-- Available data --
····················
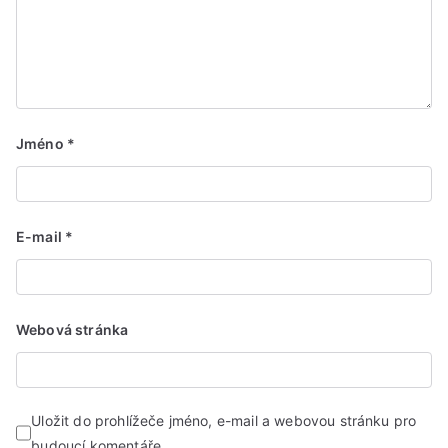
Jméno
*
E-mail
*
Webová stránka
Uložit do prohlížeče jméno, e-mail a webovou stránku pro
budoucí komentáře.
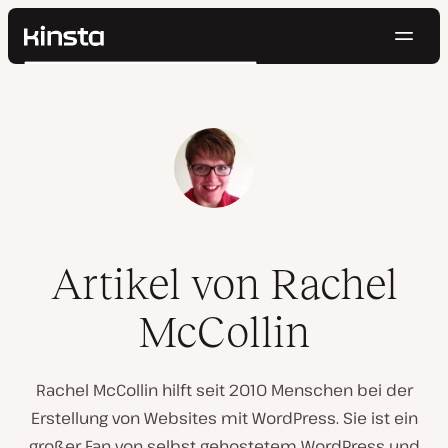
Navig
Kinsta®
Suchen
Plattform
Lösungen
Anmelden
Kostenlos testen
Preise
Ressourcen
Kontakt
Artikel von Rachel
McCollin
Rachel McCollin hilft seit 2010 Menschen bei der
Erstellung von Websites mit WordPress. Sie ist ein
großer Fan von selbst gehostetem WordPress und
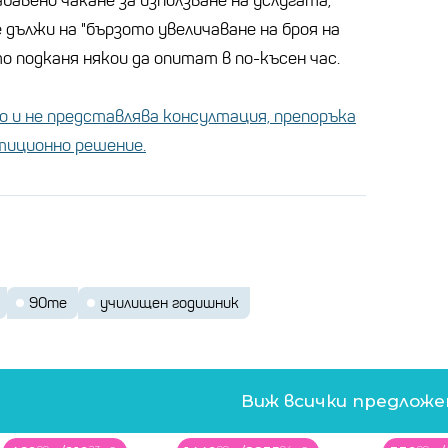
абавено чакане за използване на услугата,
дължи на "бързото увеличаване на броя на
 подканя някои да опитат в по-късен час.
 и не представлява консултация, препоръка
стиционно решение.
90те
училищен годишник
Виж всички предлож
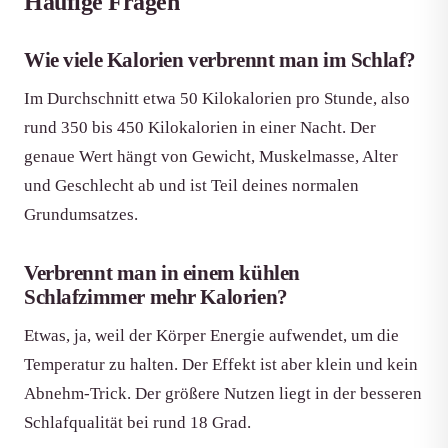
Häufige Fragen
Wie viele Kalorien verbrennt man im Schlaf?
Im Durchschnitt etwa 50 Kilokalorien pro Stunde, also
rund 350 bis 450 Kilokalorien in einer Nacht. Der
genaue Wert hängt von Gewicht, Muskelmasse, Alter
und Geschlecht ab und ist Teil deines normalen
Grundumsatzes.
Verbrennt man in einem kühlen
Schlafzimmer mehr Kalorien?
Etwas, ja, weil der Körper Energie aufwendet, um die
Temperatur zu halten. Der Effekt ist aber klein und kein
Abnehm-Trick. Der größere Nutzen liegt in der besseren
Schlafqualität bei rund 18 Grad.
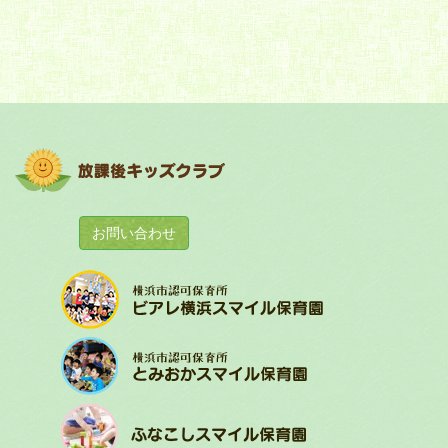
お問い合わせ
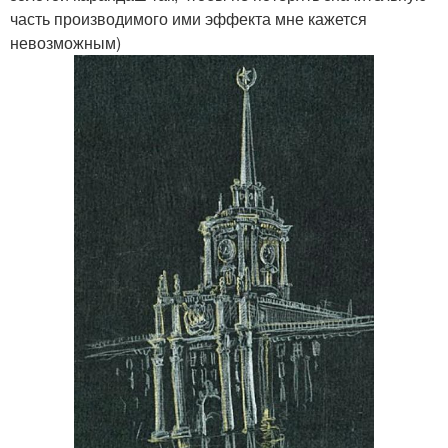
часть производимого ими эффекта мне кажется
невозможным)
····················
Retype the text from all of the records above line for line, leaving out the pictures.

Jméno
*
E-mail
*
Webová stránka
Uložit do prohlížeče jméno, e-mail a webovou stránku pro
budoucí komentáře.
Navig
Kinsta®
Suchen
Plattform
Lösungen
Anmelden
Kostenlos testen
Preise
Ressourcen
Kontakt
Artikel von Rachel
McCollin
Rachel McCollin hilft seit 2010 Menschen bei der
Erstellung von Websites mit WordPress. Sie ist ein
großer Fan von selbst gehostetem WordPress und
абавено чакане за използване на услугата,
дължи на "бързото увеличаване на броя на
 подканя някои да опитат в по-късен час.
 и не представлява консултация, препоръка
стиционно решение.
90те
училищен годишник
Виж всички предлож
Häufige Fragen
Wie viele Kalorien verbrennt man im Schlaf?
Im Durchschnitt etwa 50 Kilokalorien pro Stunde, also
rund 350 bis 450 Kilokalorien in einer Nacht. Der
genaue Wert hängt von Gewicht, Muskelmasse, Alter
und Geschlecht ab und ist Teil deines normalen
Grundumsatzes.
Verbrennt man in einem kühlen
Schlafzimmer mehr Kalorien?
Etwas, ja, weil der Körper Energie aufwendet, um die
Temperatur zu halten. Der Effekt ist aber klein und kein
Abnehm-Trick. Der größere Nutzen liegt in der besseren
Schlafqualität bei rund 18 Grad.
お問い合わせ
часть производимого ими эффекта мне кажется
невозможным)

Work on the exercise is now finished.